One of the non-backpacking objectives was to sample as much barbecue as we could along with the mandatory chicken fried steak and as many Mexican breakfasts as possible, as a former Texan (I did graduate high school in Houston after all) I have to refill the stores when I come back.  After a late lunch at The Barbecue Station in SA we stopped 3 hours later and loaded up with excellent ‘cue from Heavy’s in Hondo and took it with us to eat in the room in Del Rio.  It turned out to be the best all around ‘cue the whole trip and definitely deserved a spot in the Texas Monthly’s Top 50.


The morning of the 8th dawned crystal clear and cool.  Great breakfast at Dona Elivra’s and we headed west.  I had not driven US90 since 1974 and thoroughly enjoyed it.  We made the compulsory stop at the Judge Roy Bean museum in Langtry


and then for gas in Marathon.  The snow was quickly disappearing but it was evident that there had been at least 3 inches or more across most of the area.


We rolled into the park about noon and stopped by the Fossil Bone exhibit and all the snow that had been in the lower desert areas was gone but the Chisos where still pretty white


And the Dead Horse mountains too, I hoped that Kelly had gotten over the top before the weather hit.

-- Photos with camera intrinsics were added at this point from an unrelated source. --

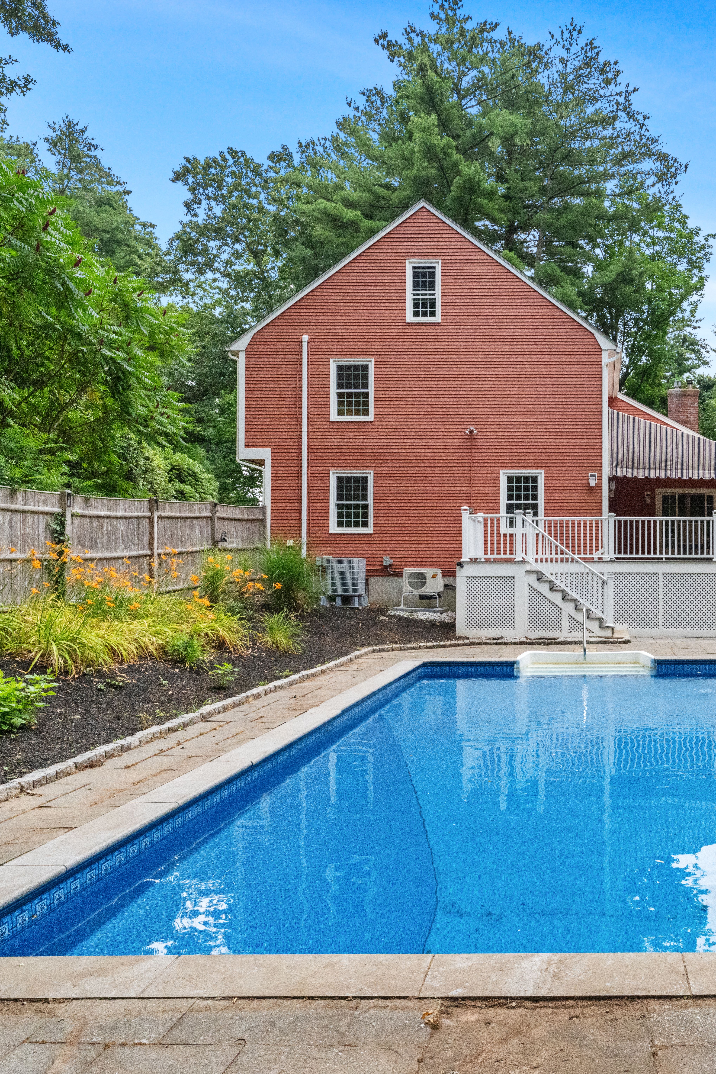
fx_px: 845
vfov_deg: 64.9
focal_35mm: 28
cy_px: 545
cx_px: 591
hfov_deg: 43.4
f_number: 11
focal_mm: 18.2
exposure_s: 1/1600
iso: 3200
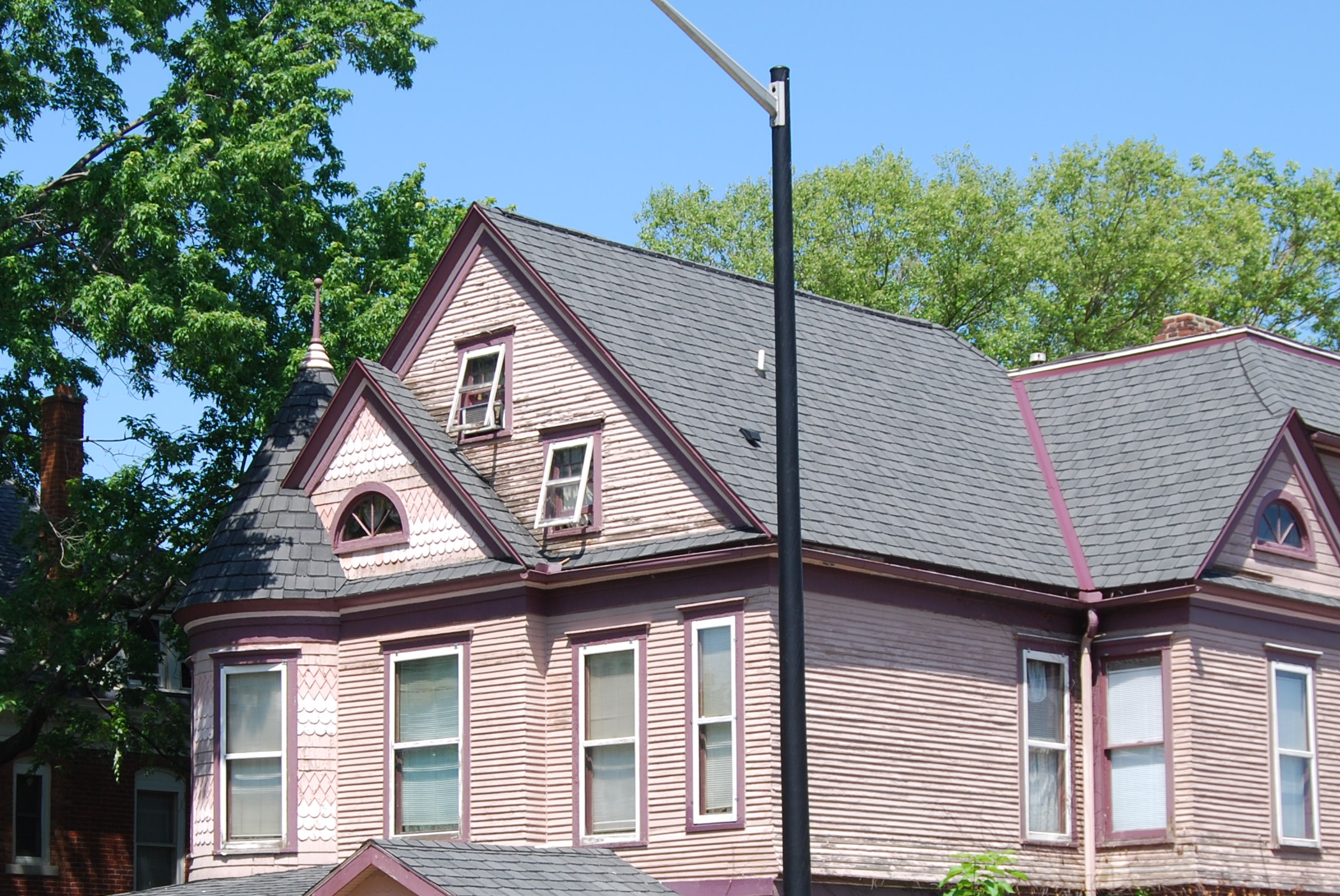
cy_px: 665
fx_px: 3093
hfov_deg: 24.4
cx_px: 606
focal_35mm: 83
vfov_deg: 16.4
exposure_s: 1/200
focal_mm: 30
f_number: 7.1
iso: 100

We made it to PJ at 1:00 and no one was in line when we went to get our permit.  We actually got one of the real, experienced, rangers not just a volunteer.  He said that they had gotten almost 5 inches of snow at PJ and a bit more in the Chisos and that the road to the Basin had just reopened.  As we progressed through the permit process I laid out the zones and nights and he quickly realized we were headed towards Mariscal Mtn. and asked what we were going to do about water and I said the Rio Grande at Talley.  He made a face and I said “I know I know but I have used the Rio many times now.”  He also commented that he had had to help some folks down there just recently who had gotten into trouble.  The last day showed we were going to go from Dominguez spring to Mule Ears trailhead in one day and he questioned that but I assured him I had done it several times before.  This was a much more informed ranger than the one we got in February before heading into the no man’s land of Arroyo Venado and far eastern Telephone canyon who acted like we were going to Mule Ears spring for the night.

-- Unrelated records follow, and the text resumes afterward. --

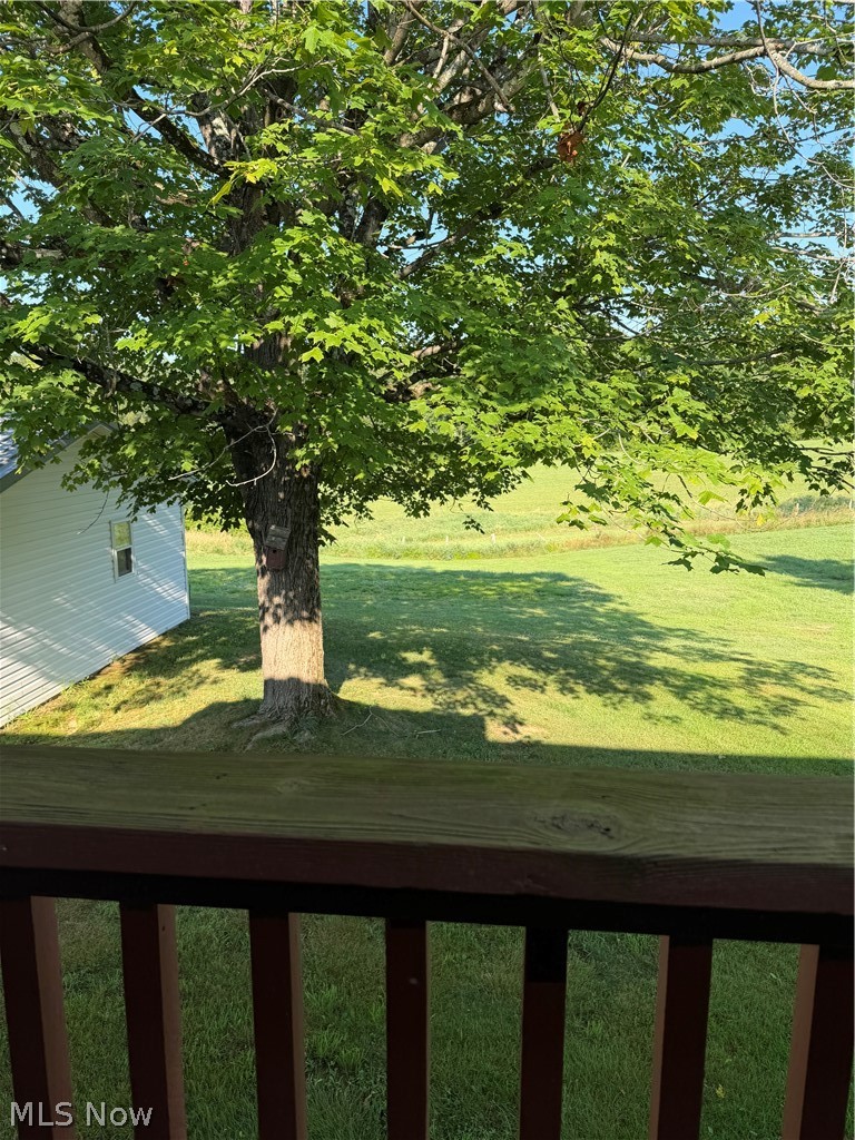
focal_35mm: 24
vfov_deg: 71.6
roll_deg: -0.6
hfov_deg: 56.8
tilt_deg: -11.2
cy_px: 570
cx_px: 428
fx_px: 790
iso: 80
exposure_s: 1/858
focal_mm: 6.76
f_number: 1.78
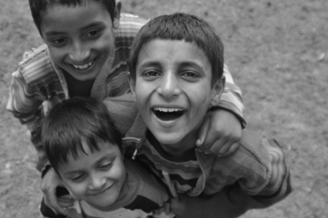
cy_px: 100
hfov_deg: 41.1
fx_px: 437
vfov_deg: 28.0
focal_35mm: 48
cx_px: 150
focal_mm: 28
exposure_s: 1/100
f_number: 5
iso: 400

Permit in hand we proceeded down the road towards Rio Grande Village looking for mile post 13.  Kelly had sent not only GPS coordinates but very detailed instructions as to where his cache would be.  About 2:00 we pulled off the road at the designated location and started to follow his directions.  I was hoping that his pack raft would be there because if not we would have to initiate a search and rescue for him, a process I did not want to have to do. Several hundred feet off the road we turn towards his hidden spot and he pops up from behind a bush surprising us.

He seemed happy and in good humor but says that his trip is over.  Two days ago in the snow in Ernst basin, he slipped with full pack on and re-aggravated an old knee injury and no amount of ibuprofen could dull the pain.  What a sad moment and end to what had been an amazing trip.  Fortunately for him we could take him to his car in Lajitas.

We manage to stuff his pack and bear canister into our small car and him in the back seat and head off to the Chisos Mining Co. motel so we can check in and he can get a room too.  On the way Kelly was treated to the remaining excellent barbecue from Heavy’s in Hondo, what a first meal after 17 days eating dried food.  While I ferry him over to Lajitas to get his car, Scott stays at the room to finish writing and file one more work report before he could really let go.  When Kelly drove in from Lajitas, I met him in the driveway with a cold beer on his way to a hot shower.  We finished packing and then the three of us went to dinner at the Starlight where we became even better friends and Kelly regaled us with stories from his trip.